[JOB ITEM]:
Search the records below for the string "Individual", and report each line that contains it.

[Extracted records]
..............................

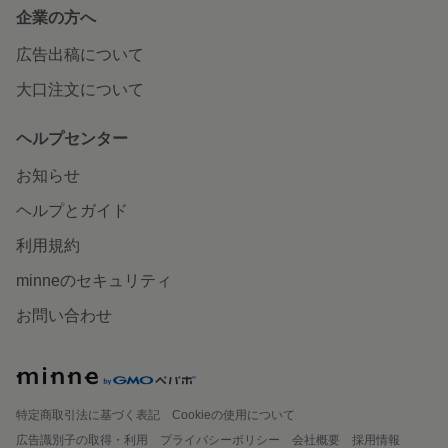
企業の方へ
広告出稿について
大口注文について
ヘルプセンター
お知らせ
ヘルプとガイド
利用規約
minneのセキュリティ
お問い合わせ
特定商取引法に基づく表記
Cookieの使用について
広告識別子の取得・利用
プライバシーポリシー
会社概要
採用情報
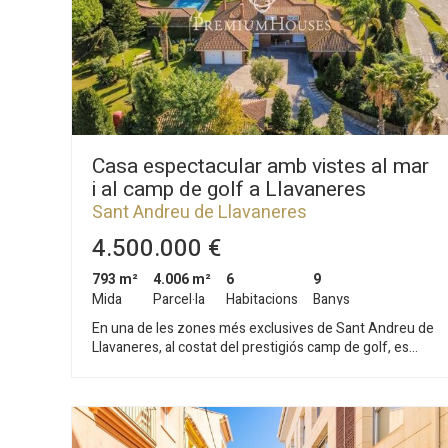
Casa espectacular amb vistes al mar
i al camp de golf a Llavaneres
Sant Andreu de Llavaneres
4.500.000 €
793 m²
4.006 m²
6
9
Mida
Parcel·la
Habitacions
Banys
En una de les zones més exclusives de Sant Andreu de
Llavaneres, al costat del prestigiós camp de golf, es
troba aquesta magnífica propietat envoltada d'un
impressionant jardí de 4.000 m² que garanteix una
privacitat absoluta. Amb gairebé 800 m² de superfície,
la residència ofereix espai, llum i una arquitectura
dissenyada per ser gaudida. L'entrada, a través d'un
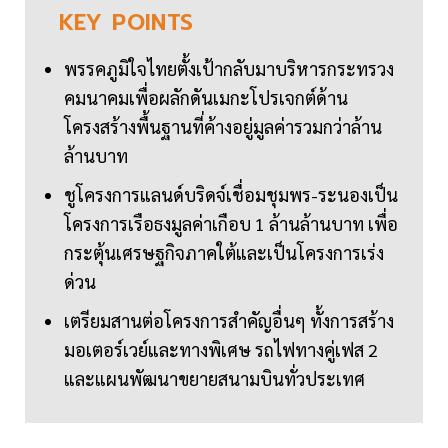
KEY
POINTS
พรรคภูมิใจไทยตั้งเป้ากลับมาบริหารกระทรวง
คมนาคมเพื่อผลักดันเมกะโปรเจกต์ด้าน
โครงสร้างพื้นฐานที่ค้างอยู่มูลค่ารวมกว่าล้าน
ล้านบาท
ชูโครงการแลนด์บริดจ์เชื่อมชุมพร-ระนองเป็น
โครงการเรือธงมูลค่าเกือบ 1 ล้านล้านบาท เพื่อ
กระตุ้นเศรษฐกิจภาคใต้และเป็นโครงการเร่ง
ด่วน
เตรียมสานต่อโครงการสำคัญอื่นๆ ทั้งการสร้าง
มอเตอร์เวย์และทางพิเศษ รถไฟทางคู่เฟส 2
และแผนพัฒนาขยายสนามบินทั่วประเทศ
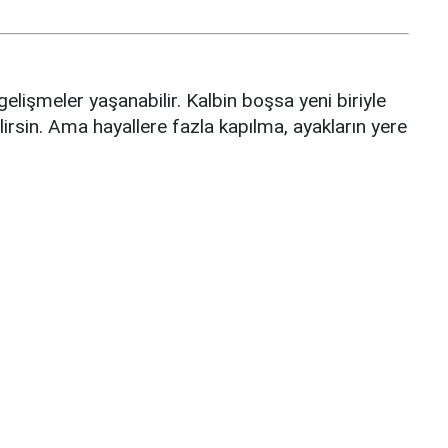
gelişmeler yaşanabilir. Kalbin boşsa yeni biriyle
ilirsin. Ama hayallere fazla kapılma, ayakların yere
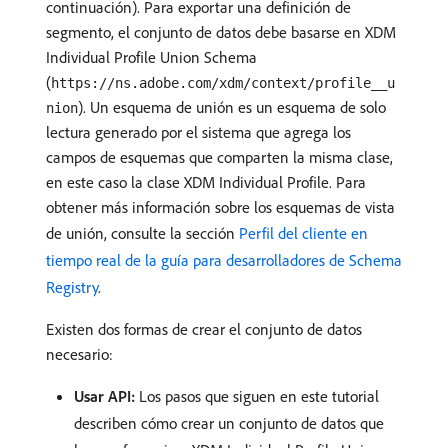
continuación). Para exportar una definición de
segmento, el conjunto de datos debe basarse en XDM
Individual Profile Union Schema
(
https://ns.adobe.com/xdm/context/profile__u
). Un esquema de unión es un esquema de solo
nion
lectura generado por el sistema que agrega los
campos de esquemas que comparten la misma clase,
en este caso la clase XDM Individual Profile. Para
obtener más información sobre los esquemas de vista
de unión, consulte la sección
Perfil del cliente en
tiempo real de la guía para desarrolladores de Schema
Registry
.
Existen dos formas de crear el conjunto de datos
necesario:
Usar API:
Los pasos que siguen en este tutorial
describen cómo crear un conjunto de datos que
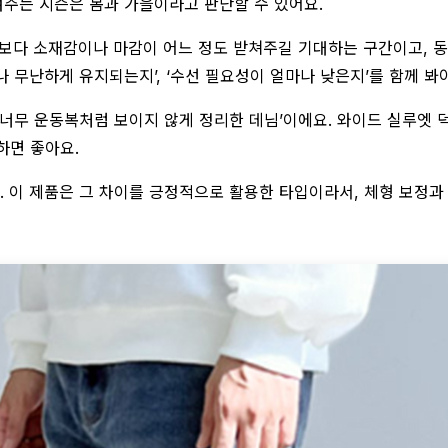
보여주는 시즌은 봄과 가을이라고 판단할 수 있어요.
데님보다 소재감이나 마감이 어느 정도 받쳐주길 기대하는 구간이고,
마나 무난하게 유지되는지’, ‘수선 필요성이 얼마나 낮은지’를 함께 봐
 너무 운동복처럼 보이지 않게 정리한 데님’이에요. 와이드 실루엣 
하면 좋아요.
. 이 제품은 그 차이를 긍정적으로 활용한 타입이라서, 체형 보정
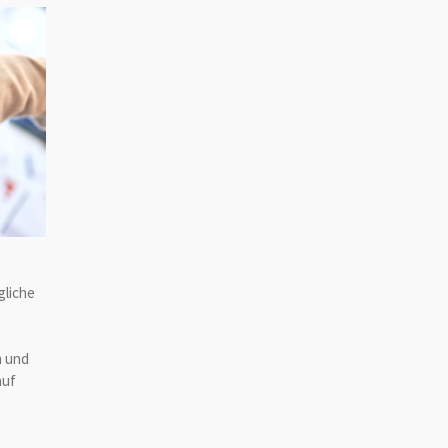
gliche
n und
auf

..............................

[EXERCISE RESPONSE]:
Individual Profile Union Schema
en este caso la clase XDM Individual Profile. Para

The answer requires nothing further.